Among the entries below, only the lines starting at the one with "suas raízes e sua t" and ending at the one with "darle continuidad a", both included, are to be printed exactly.

Collection entries
______________________________

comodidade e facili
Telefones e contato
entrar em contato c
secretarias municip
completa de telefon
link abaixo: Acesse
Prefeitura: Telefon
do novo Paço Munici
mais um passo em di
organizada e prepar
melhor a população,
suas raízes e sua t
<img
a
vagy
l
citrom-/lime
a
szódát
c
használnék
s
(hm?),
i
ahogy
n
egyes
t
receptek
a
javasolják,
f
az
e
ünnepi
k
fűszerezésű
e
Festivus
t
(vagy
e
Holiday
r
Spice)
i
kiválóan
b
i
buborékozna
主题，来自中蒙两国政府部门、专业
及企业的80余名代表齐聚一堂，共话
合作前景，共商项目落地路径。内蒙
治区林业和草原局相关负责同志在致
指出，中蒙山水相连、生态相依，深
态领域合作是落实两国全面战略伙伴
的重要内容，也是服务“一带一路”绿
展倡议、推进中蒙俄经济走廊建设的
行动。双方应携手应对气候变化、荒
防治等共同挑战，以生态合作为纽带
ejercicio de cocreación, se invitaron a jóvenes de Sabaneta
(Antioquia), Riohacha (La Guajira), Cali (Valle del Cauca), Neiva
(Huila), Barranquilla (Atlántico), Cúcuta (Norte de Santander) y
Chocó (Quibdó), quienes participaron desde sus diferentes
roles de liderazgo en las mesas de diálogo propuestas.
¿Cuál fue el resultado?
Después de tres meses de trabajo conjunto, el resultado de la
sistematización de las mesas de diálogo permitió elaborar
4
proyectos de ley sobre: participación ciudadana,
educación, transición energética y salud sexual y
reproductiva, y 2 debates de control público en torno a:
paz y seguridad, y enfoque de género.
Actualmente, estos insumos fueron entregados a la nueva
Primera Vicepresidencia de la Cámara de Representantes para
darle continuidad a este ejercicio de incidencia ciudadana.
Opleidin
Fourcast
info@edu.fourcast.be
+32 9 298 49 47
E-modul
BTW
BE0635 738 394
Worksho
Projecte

______________________________

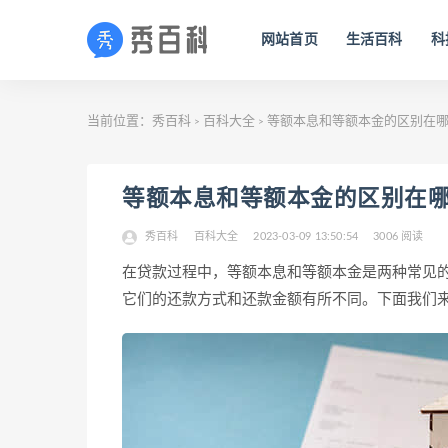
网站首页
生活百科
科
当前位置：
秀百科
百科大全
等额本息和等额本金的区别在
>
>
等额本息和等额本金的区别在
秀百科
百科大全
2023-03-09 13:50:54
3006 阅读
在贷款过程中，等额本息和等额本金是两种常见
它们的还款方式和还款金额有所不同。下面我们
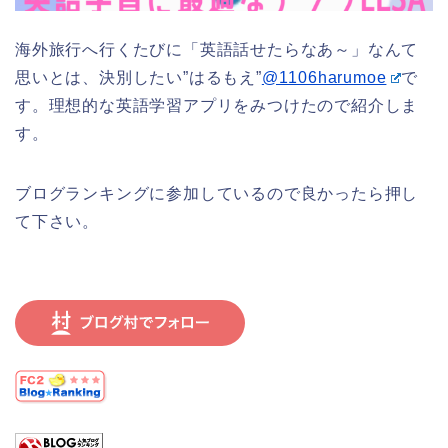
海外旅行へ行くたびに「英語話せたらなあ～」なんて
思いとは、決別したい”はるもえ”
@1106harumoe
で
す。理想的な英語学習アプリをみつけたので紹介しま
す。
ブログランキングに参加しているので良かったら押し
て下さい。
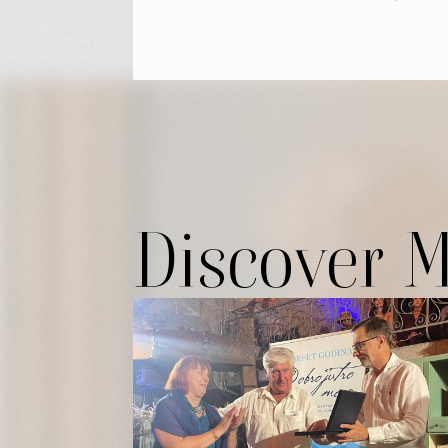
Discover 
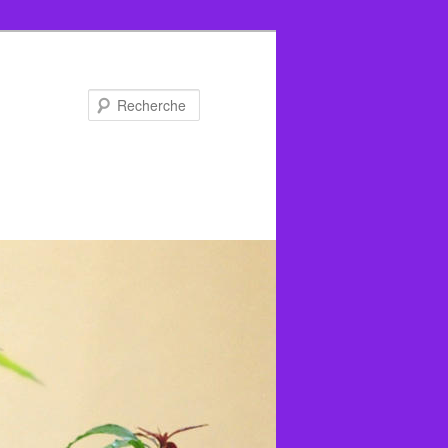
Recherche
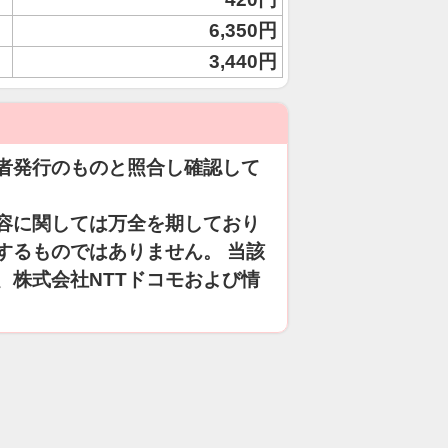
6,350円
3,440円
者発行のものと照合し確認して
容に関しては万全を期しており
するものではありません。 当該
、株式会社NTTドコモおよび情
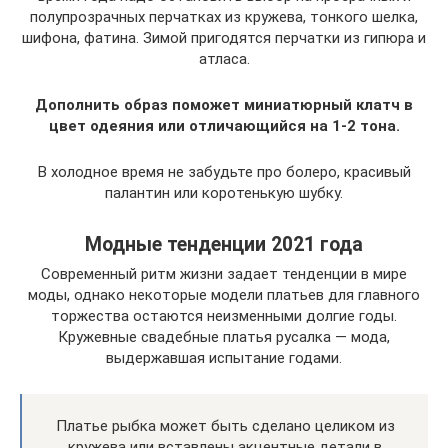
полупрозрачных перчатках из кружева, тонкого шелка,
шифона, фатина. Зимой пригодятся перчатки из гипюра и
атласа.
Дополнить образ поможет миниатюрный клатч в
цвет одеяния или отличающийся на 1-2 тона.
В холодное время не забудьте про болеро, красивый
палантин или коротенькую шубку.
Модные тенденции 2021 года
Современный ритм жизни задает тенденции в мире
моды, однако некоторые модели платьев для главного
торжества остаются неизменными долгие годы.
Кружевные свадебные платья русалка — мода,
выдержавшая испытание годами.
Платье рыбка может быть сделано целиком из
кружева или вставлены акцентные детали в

______________________________

_ANSWER BOX_:
suas raízes e sua t
<img
a
vagy
l
citrom-/lime
a
szódát
c
használnék
s
(hm?),
i
ahogy
n
egyes
t
receptek
a
javasolják,
f
az
e
ünnepi
k
fűszerezésű
e
Festivus
t
(vagy
e
Holiday
r
Spice)
i
kiválóan
b
i
buborékozna
主题，来自中蒙两国政府部门、专业
及企业的80余名代表齐聚一堂，共话
合作前景，共商项目落地路径。内蒙
治区林业和草原局相关负责同志在致
指出，中蒙山水相连、生态相依，深
态领域合作是落实两国全面战略伙伴
的重要内容，也是服务“一带一路”绿
展倡议、推进中蒙俄经济走廊建设的
行动。双方应携手应对气候变化、荒
防治等共同挑战，以生态合作为纽带
ejercicio de cocreación, se invitaron a jóvenes de Sabaneta
(Antioquia), Riohacha (La Guajira), Cali (Valle del Cauca), Neiva
(Huila), Barranquilla (Atlántico), Cúcuta (Norte de Santander) y
Chocó (Quibdó), quienes participaron desde sus diferentes
roles de liderazgo en las mesas de diálogo propuestas.
¿Cuál fue el resultado?
Después de tres meses de trabajo conjunto, el resultado de la
sistematización de las mesas de diálogo permitió elaborar
4
proyectos de ley sobre: participación ciudadana,
educación, transición energética y salud sexual y
reproductiva, y 2 debates de control público en torno a:
paz y seguridad, y enfoque de género.
Actualmente, estos insumos fueron entregados a la nueva
Primera Vicepresidencia de la Cámara de Representantes para
darle continuidad a este ejercicio de incidencia ciudadana.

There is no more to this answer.